JAGflyer From Canada, joined Aug 2004, 3754 posts, RR: 4 Posted (3 years 4 months 5 days 12 hours ago) and read 3575 times:
Everyone here loves the "Channel 9" option on the UA and now CO fleet. For those who do not know, Channel 9 is a direct broadcast of the active ATC channel from the cockpit. My question is how does this system work and how does the pilot turn Channel 9 off (nothing to hear) or on? From what I would imagine, the Channel 9 output is controlled the same way the pilot would broadcast VHF/HF audio to either the cockpit speakers, boom mic headset (when using the oxygen mask) or to their headset.

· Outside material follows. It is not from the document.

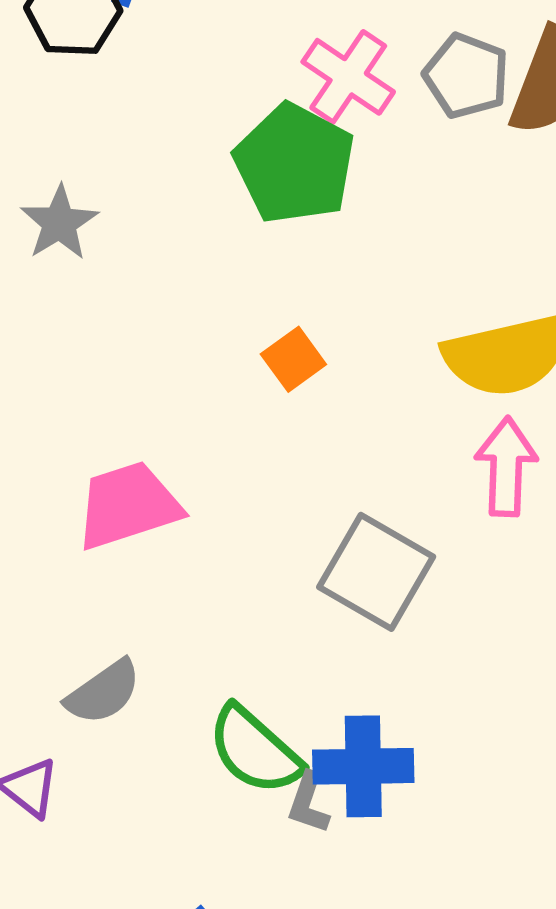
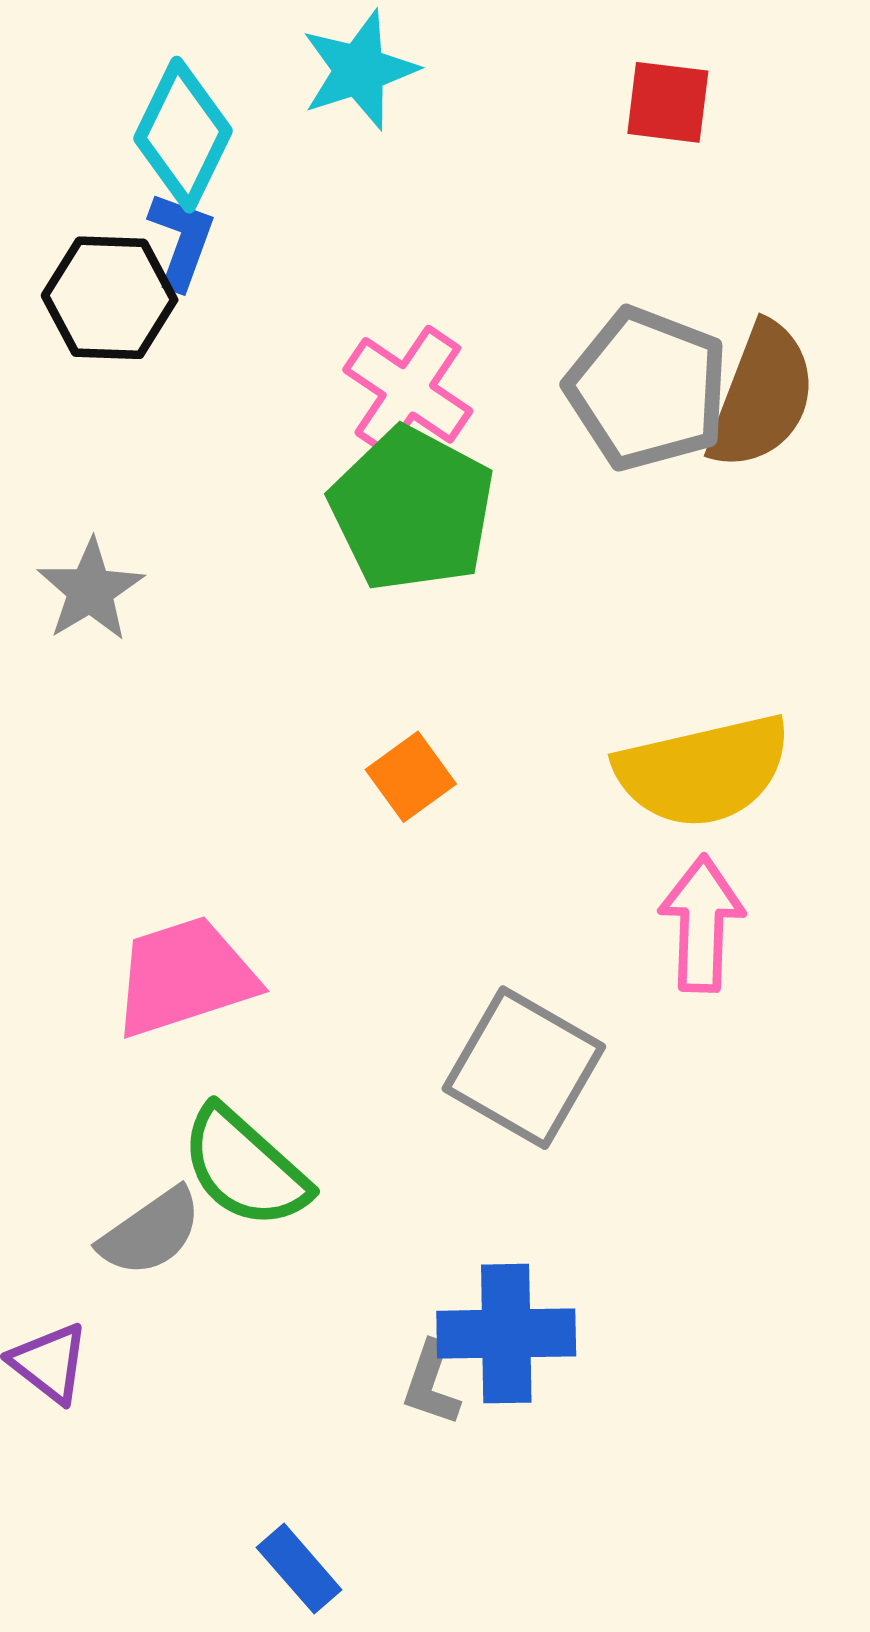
gray pentagon: (466, 76) -> (647, 389), size x1.4
pink cross: (348, 77) -> (408, 390), moved
green semicircle: (255, 750) -> (245, 1168), moved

Is one of the knobs on the audio panel used to control if Channel 9 is working? Can one of the UA pilots or mechanics explain the technical aspect of the system?
Here is an audio panel from a 737. When you want to allow audio from the respective radio to be heard you can push the knob and it'll pop up. You turn it left or right to adjust the volume. The SPKR is selected when you wish to remove your headset and still hear the audio over the cockpit speakers. The MIC SEL panel selects which radio you are transmitting on (you may listen to multiple radios but you can only transmit on one at a time). Selecting PA is what will allow the pilot to make announcements to the cabin. FLT is for speaking to FAs on the cabin interphone and SVC is for the "cockpit to ground" communication via the service panel (used during pushback).
[Edited 2013-01-22 19:04:26]
Support the beer and soda can industry, recycle old airplanes!
apodino From United States of America, joined Apr 2005, 4500 posts, RR: 5
Reply 3, posted (3 years 4 months 4 days 23 hours ago) and read 3464 times:
Quoting JAGflyer (Reply 2): Would that not mean the conversations via the flight interphone would be broadcast on Channel 9 as well? "Betty, we need more ice and peanuts back here".
No because on the audio panel you select what is actually heard. Notice the Flt and Svc are up...meaning they aren't being listened to. In this example, only VHF radio 1 is selected to be heard, and VHF 1 is usually the one they talk to ATC on though this can change. For example, I flew into LGA during the Subway Strike one time and the captain turned on a local NY AM station on the ADF and selected the ADF on instead of the VHF so we could listen to radio coverage of the event.
Also...there are other planes that have the OBS Audio entertainment switch. This is what allows the audio panel to pipe into channel 9. If it is selected off, a jumpseater can still listen using the Audio panel, but it won't be heard in the back on Channel 9. When I have jumpseated, the pilots have reminded me to be careful with my audio panel for that very reason.